* **PROBLEM STATEMENT**
Look over the listing below and tally the lines in which the word "earlier" turns up. Answer with the tally only.

* **DATASET RECORDS**
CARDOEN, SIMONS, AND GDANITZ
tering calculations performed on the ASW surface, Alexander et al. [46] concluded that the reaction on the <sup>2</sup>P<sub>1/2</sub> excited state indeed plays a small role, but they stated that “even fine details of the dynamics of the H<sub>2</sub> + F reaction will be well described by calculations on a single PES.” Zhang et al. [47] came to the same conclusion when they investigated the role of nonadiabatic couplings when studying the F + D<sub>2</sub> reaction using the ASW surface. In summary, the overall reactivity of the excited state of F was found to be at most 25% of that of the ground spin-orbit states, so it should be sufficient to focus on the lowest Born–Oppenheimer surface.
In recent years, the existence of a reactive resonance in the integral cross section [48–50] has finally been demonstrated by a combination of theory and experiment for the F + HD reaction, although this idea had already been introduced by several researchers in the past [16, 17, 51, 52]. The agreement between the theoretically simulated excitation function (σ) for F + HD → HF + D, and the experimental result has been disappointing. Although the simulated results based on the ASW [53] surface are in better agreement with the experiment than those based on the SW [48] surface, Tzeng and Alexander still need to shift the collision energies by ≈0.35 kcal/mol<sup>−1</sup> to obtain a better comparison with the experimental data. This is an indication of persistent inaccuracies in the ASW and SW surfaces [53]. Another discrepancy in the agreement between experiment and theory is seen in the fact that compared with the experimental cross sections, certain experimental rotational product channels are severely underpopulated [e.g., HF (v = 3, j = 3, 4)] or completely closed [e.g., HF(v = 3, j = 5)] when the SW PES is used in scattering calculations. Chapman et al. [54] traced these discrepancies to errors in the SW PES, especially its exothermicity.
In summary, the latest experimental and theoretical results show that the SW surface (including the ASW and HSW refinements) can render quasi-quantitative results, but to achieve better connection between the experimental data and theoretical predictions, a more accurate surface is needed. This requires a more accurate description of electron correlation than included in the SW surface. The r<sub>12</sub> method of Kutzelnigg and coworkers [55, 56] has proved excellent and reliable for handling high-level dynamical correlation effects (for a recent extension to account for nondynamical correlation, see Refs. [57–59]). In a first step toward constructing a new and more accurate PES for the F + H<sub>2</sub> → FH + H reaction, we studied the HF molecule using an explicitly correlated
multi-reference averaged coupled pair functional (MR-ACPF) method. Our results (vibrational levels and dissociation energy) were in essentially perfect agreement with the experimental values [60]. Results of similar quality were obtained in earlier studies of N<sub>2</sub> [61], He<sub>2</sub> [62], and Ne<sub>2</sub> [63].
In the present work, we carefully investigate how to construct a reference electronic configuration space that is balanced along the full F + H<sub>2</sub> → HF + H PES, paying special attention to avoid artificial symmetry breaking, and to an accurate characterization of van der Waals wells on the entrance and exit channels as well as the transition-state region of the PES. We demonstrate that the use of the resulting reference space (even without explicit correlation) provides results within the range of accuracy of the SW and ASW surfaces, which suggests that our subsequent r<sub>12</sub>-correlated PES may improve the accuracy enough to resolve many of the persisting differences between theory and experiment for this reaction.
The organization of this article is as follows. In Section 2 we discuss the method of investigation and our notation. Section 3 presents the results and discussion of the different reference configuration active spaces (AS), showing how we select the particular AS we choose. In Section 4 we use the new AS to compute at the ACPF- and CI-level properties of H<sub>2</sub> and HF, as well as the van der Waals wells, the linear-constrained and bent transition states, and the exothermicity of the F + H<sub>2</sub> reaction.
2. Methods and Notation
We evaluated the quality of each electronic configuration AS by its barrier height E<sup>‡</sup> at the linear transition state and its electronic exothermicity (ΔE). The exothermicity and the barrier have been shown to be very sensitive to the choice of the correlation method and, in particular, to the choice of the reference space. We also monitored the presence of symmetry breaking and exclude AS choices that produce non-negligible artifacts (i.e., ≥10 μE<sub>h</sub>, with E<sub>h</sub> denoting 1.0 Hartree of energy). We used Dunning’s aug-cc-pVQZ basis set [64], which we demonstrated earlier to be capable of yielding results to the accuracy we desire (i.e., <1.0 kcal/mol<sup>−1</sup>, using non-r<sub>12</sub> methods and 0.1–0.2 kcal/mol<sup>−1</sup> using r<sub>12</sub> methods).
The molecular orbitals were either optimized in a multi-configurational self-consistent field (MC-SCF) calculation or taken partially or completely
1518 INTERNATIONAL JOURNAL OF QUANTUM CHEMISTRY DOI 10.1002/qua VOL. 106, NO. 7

* **ANSWER SPACE**
2